Thursday, May 30, 2013
Fire! Wolf! Hello?
The metaphor of yelling “fire” in a crowded theatre is a paraphrase of Oliver Wendell Holmes Jr.’s opinion on the Supreme Court case which outlawed “dangerous and false speech.” The Boy Who Cried Wolf is one of Aesop’s Fables which is about giving a false alarm. Today’s news (traditional, cable and internet) hyperbole is histrionic on nearly everything – so that when there’s a real issue that comes up, it can’t be distinguished through the noise. Each outlet in their own way hyperventilate stories to the point that it’s surprising anybody has any nerve endings left. Fox News in particular has become the #1 cable news network by shouting about every perceived injustice. So when they whine and cry that the Obama administration is out to get them, it’s quite natural to think that it’s more of the same. The problem is that it’s now actually true.
I wish that there was a more sympathetic target so more people would be wound up. But that’s putting the cart way before the horse. First we need to flash back to 2009 when the Justice Department subpoenaed the phone records and the emails of James Rosen, a reporter for Fox News. There’s been a lot of back-and-forth as to whether the government informed the network as it’s required to – that’s a different (and legitimate) issue. The fact is that a Rosen was reporting on North Korea, one of the “axes of evil” and he was legitimately in and out of the State Department.
Journalism only is effective when people talk to reporters and give information that otherwise might not be revealed. This is how Anderson Cooper “keeps ‘em honest” and how the Fourth Estate keeps a check and balance on power regardless of which party may be in office. Government has every right, and indeed in many cases has the obligation, to keep certain facts secret. The tension between these two needs is what makes this a great country, (and often makes for the best stories) and what distinguishes American democracy.
The media has been quite respectful when the administration asks for stories to be held or modified for National Security reasons. In its war on leakers, the Obama administration is now criminalizing the work of a reporter. As the actual subpoena states on page 4, Rosen is: “an aider and abettor and/or co-conspirator.” That is stunning. A reporter searching for facts for a story is a considered a criminal co-conspirator by a Democratic President and his administration. And since the subpoena was granted allowing law enforcement to examine his personal and work emails and phones, the Justice system agrees. Now it’s precedent, so when a President (fill in horrible name here) wants to see what a reporter is working on, the law now supports it.
The irony, of course, is that President Obama is perhaps the most media savvy President we’ve had. As this week's Ramirez cartoon below shows, he's quite up front about how he learns of actions that his administration takes – from the very media that he abhors. As an astute politician he has made all of the right speeches – even ordering a review of recent inquiries including the DOJ’s obtaining phone records from 100 AP different reporters.
The very idea that a free press must be ‘reviewed’ should send chills through every American citizen regardless of one's political affiliation.

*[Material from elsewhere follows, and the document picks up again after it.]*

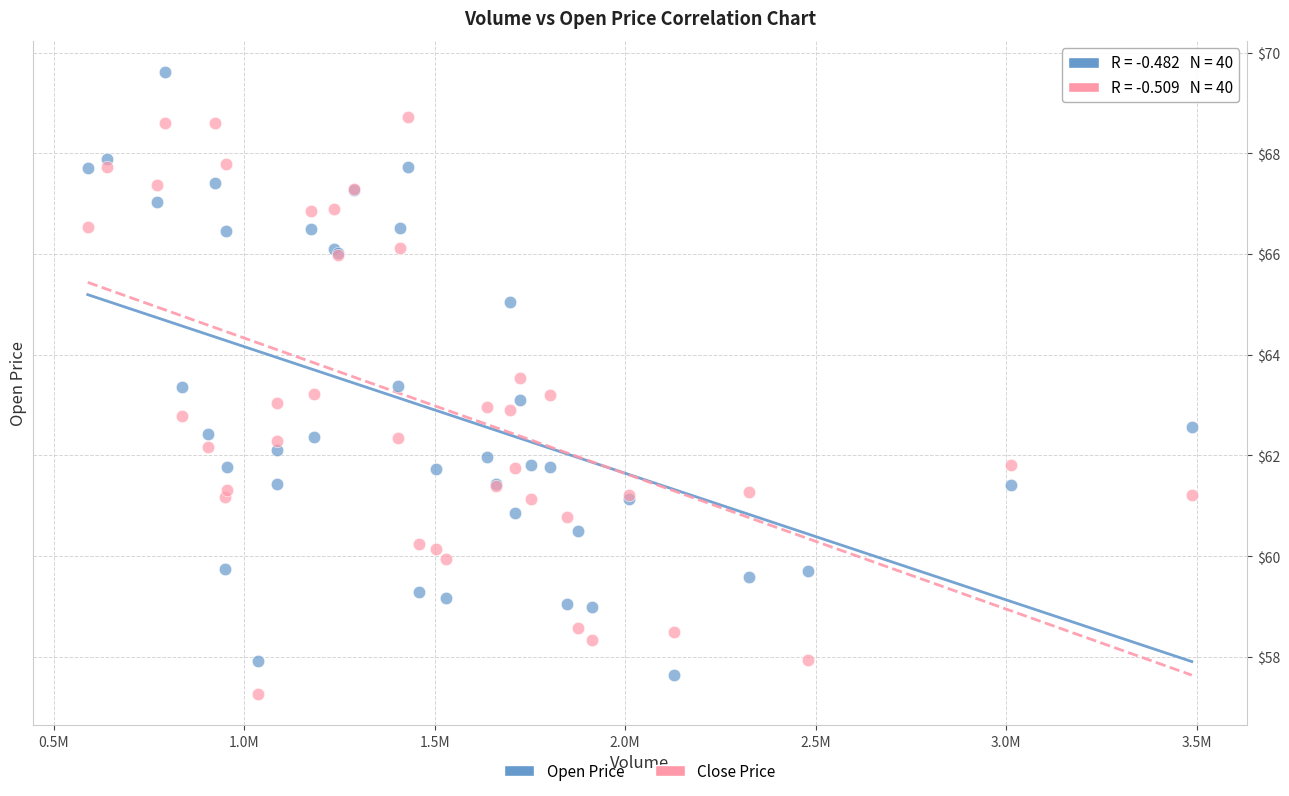

Which series reaches the minimum Y coordinate?

Close Price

You don’t have to like the media but they are part of the fabric of a free nation. If George W. Bush had gotten a judge to agree that a New York Times reporter was “aiding and abetting” the enemy just for talking with sources and reporting facts (their job) the response would have been what it should be when President Obama does it: fire! The wolf is at the door! The world is coming to an end! Government has no place whatsoever in putting any restriction on the gathering and dissemination of news. Period.